Short problem: Could you copy the material below back to me word for word, changing nothing and leaving out nothing?

Records:
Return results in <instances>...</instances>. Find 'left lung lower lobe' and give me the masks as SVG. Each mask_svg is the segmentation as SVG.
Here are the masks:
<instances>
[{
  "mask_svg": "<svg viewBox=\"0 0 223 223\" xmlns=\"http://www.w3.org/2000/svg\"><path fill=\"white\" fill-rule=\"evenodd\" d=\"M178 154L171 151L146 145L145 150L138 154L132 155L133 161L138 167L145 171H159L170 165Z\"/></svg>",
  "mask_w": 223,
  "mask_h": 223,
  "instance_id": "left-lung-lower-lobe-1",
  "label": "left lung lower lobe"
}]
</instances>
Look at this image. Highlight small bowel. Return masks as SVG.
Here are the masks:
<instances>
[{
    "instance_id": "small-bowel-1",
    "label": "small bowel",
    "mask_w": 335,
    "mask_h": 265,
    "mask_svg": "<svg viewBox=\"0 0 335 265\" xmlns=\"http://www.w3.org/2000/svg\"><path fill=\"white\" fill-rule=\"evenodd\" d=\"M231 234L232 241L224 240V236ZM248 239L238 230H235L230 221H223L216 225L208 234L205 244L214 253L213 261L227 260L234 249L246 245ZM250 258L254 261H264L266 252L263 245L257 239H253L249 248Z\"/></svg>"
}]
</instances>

Response for this exercise:
Return results in <instances>...</instances>. Find 'left lung lower lobe' and give me the masks as SVG. Each mask_svg is the segmentation as SVG.
Here are the masks:
<instances>
[{
  "mask_svg": "<svg viewBox=\"0 0 223 223\" xmlns=\"http://www.w3.org/2000/svg\"><path fill=\"white\" fill-rule=\"evenodd\" d=\"M178 154L171 151L146 145L145 150L138 154L132 155L133 161L138 167L145 171H159L170 165Z\"/></svg>",
  "mask_w": 223,
  "mask_h": 223,
  "instance_id": "left-lung-lower-lobe-1",
  "label": "left lung lower lobe"
}]
</instances>
Look at this image. Highlight small bowel. Return masks as SVG.
Here are the masks:
<instances>
[{
    "instance_id": "small-bowel-1",
    "label": "small bowel",
    "mask_w": 335,
    "mask_h": 265,
    "mask_svg": "<svg viewBox=\"0 0 335 265\" xmlns=\"http://www.w3.org/2000/svg\"><path fill=\"white\" fill-rule=\"evenodd\" d=\"M231 234L232 241L224 240V236ZM248 239L238 230H235L230 221H223L216 225L208 234L205 244L214 253L213 261L227 260L234 249L246 245ZM250 258L254 261H264L266 252L263 245L257 239H253L249 248Z\"/></svg>"
}]
</instances>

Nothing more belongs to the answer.